>>>>>
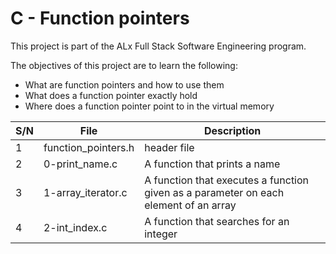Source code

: # C - Function pointers

This project is part of the ALx Full Stack Software Engineering program.

The objectives of this project are to learn the following:
- What are function pointers and how to use them
- What does a function pointer exactly hold
- Where does a function pointer point to in the virtual memory

| S/N | File | Description |
| --- | ---- | ----------- |
| 1 | function_pointers.h | header file |
| 2 | 0-print_name.c | A function that prints a name |
| 3 | 1-array_iterator.c | A function that executes a function given as a parameter on each element of an array |
| 4 | 2-int_index.c | A function that searches for an integer |
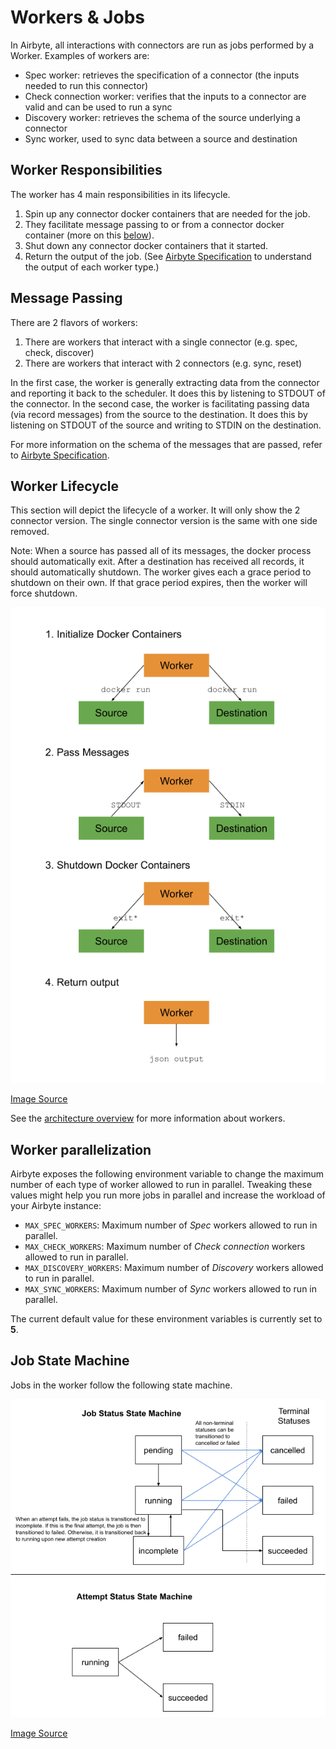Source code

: # Workers & Jobs

In Airbyte, all interactions with connectors are run as jobs performed by a Worker. Examples of workers are:

* Spec worker: retrieves the specification of a connector \(the inputs needed to run this connector\)
* Check connection worker: verifies that the inputs to a connector are valid and can be used to run a sync
* Discovery worker: retrieves the schema of the source underlying a connector
* Sync worker, used to sync data between a source and destination

## Worker Responsibilities

The worker has 4 main responsibilities in its lifecycle. 

1. Spin up any connector docker containers that are needed for the job. 
2. They facilitate message passing to or from a connector docker container \(more on this [below](jobs.md#message-passing)\). 
3. Shut down any connector docker containers that it started. 
4. Return the output of the job. \(See [Airbyte Specification](airbyte-specification.md) to understand the output of each worker type.\)

## Message Passing

There are 2 flavors of workers: 

1. There are workers that interact with a single connector \(e.g. spec, check, discover\) 
2. There are workers that interact with 2 connectors \(e.g. sync, reset\)

In the first case, the worker is generally extracting data from the connector and reporting it back to the scheduler. It does this by listening to STDOUT of the connector. In the second case, the worker is facilitating passing data \(via record messages\) from the source to the destination. It does this by listening on STDOUT of the source and writing to STDIN on the destination.

For more information on the schema of the messages that are passed, refer to [Airbyte Specification](airbyte-specification.md).

## Worker Lifecycle

This section will depict the lifecycle of a worker. It will only show the 2 connector version. The single connector version is the same with one side removed.

Note: When a source has passed all of its messages, the docker process should automatically exit. After a destination has received all records, it should automatically shutdown. The worker gives each a grace period to shutdown on their own. If that grace period expires, then the worker will force shutdown.

![Worker Lifecycle](../.gitbook/assets/worker-lifecycle.png)

[Image Source](https://docs.google.com/drawings/d/1k4v_m2M5o2UUoNlYM7mwtZicRkQgoGLgb3eTOVH8QFo/edit)

See the [architecture overview](high-level-view.md) for more information about workers.

## Worker parallelization
Airbyte exposes the following environment variable to change the maximum number of each type of worker allowed to run in parallel. 
Tweaking these values might help you run more jobs in parallel and increase the workload of your Airbyte instance: 
* `MAX_SPEC_WORKERS`: Maximum number of *Spec* workers allowed to run in parallel.
* `MAX_CHECK_WORKERS`: Maximum number of *Check connection* workers allowed to run in parallel.
* `MAX_DISCOVERY_WORKERS`: Maximum number of *Discovery* workers allowed to run in parallel.
* `MAX_SYNC_WORKERS`: Maximum number of *Sync* workers allowed to run in parallel.

The current default value for these environment variables is currently set to **5**.

## Job State Machine

Jobs in the worker follow the following state machine.

![Job state machine](../.gitbook/assets/job-state-machine.png)

[Image Source](https://docs.google.com/drawings/d/1cp8LRZs6UnhAt3jbQ4h40nstcNB0OBOnNRdMFwOJL8I/edit)

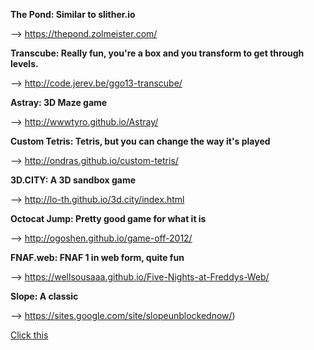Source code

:**The Pond: Similar to slither.io**


--> https://thepond.zolmeister.com/


**Transcube: Really fun, you're a box and you transform to get through levels.**


--> http://code.jerev.be/ggo13-transcube/


**Astray: 3D Maze game**


--> http://wwwtyro.github.io/Astray/


**Custom Tetris: Tetris, but you can change the way it's played**


--> http://ondras.github.io/custom-tetris/


**3D.CITY: A 3D sandbox game**


--> http://lo-th.github.io/3d.city/index.html


**Octocat Jump: Pretty good game for what it is**


--> http://ogoshen.github.io/game-off-2012/


**FNAF.web: FNAF 1 in web form, quite fun**


--> https://wellsousaaa.github.io/Five-Nights-at-Freddys-Web/


**Slope: A classic**


--> https://sites.google.com/site/slopeunblockednow/)



[Click this](https://sites.google.com/site/slopeunblockednow/)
<<<<<
The answer must be the lines from the first one in the records through the line containing "prints a name |", copied exactly, with no pictures.

Source code

: # C - Function pointers

This project is part of the ALx Full Stack Software Engineering program.

The objectives of this project are to learn the following:
- What are function pointers and how to use them
- What does a function pointer exactly hold
- Where does a function pointer point to in the virtual memory

| S/N | File | Description |
| --- | ---- | ----------- |
| 1 | function_pointers.h | header file |
| 2 | 0-print_name.c | A function that prints a name |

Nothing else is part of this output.